Parents' Choice Foundation: Reviewing Children's Media Since 1978

Parents' Choice Awards : Books : Non-Fiction
O.M.G. Official Money Guide for College Students

O.M.G. Official Money Guide for College Students

Spring 2017 Non-Fiction
Ages: 17 - 22 yrs.
Author: Susan Beacham
Author: Michael Beachman
ISBN: 978-0-9842139-5-5
Hardcover Price: $12.95

The O.M.G. Official Money Guide for College Students should be required reading for high school seniors and their parents. In fact, it should be required reading for high schoolers in their junior year.

College bound students will be facing major financial decisions for the first time. High educational debt has become a news item in the past years, and the O.M.G. provides the prospective borrower with the basic tools to understand the decisions—large and small—that will determine how much will need to be paid back on graduation.

The book offers a series of short chapters on a variety of subjects from money saving tips to definitions of financial aid terms. It begins with familiar expenses such as toothpaste and event tickets that lead up to a monthly budget. It then adds in a few special "Can I afford that?" expenses such as a semester abroad and a car before going into sources of finance, e.g. loans and term-time work. Interestingly, the O.M.G. guide cautions against too much work that cuts into study time.

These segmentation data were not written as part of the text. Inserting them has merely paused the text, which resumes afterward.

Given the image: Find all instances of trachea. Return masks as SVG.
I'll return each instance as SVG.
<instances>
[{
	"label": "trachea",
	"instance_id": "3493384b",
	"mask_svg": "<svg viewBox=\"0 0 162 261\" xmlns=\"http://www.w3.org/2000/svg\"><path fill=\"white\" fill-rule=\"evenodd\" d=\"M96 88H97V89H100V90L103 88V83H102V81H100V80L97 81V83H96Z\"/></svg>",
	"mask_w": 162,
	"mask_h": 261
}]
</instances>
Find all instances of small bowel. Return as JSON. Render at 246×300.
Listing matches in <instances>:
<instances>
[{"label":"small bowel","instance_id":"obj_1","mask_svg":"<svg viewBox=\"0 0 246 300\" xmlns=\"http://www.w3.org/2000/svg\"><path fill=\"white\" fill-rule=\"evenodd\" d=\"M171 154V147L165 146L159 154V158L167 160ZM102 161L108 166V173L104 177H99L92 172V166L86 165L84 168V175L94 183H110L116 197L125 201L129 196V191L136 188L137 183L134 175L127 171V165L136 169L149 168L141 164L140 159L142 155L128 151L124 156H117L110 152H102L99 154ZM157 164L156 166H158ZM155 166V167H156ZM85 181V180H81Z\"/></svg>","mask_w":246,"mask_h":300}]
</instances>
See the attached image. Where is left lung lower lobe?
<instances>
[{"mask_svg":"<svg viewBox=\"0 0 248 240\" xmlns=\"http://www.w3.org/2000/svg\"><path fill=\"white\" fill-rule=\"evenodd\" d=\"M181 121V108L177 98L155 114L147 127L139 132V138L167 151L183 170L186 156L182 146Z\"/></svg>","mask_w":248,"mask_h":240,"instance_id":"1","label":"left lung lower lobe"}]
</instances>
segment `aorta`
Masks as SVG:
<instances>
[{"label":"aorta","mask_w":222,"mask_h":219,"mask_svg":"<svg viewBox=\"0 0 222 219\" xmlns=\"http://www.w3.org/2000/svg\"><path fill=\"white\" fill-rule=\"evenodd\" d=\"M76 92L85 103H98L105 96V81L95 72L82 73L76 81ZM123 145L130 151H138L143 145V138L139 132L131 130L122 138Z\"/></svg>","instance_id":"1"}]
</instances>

The O.M.G. Official Money Guide for College Students addresses loans head on, but without a judgmental tone. Loans can be good if they are the only way to pay tuition, but the student should be aware of the prospect of debt payments for the next 10-20 years. The guide does, however, caution against borrowing for luxuries.

Is the guide the final word? Probably not. But it is an excellent starting point because something more comprehensive might end up in the recycle bin, unread. Is it a good starting point? Certainly. It covers most of the bases in a way that gives the student full responsibility and control. It is up to the student to decide how to proceed. Should they stick with public colleges nearby? Would a monthly budget be helpful? Read by students and parents, it could—and should— be the beginning of an important dialog.

John Green   ©2017 Parents' Choice
John Green is an economist in Washington DC and father of three. He has a PhD in economics from the University of Pennsylvania.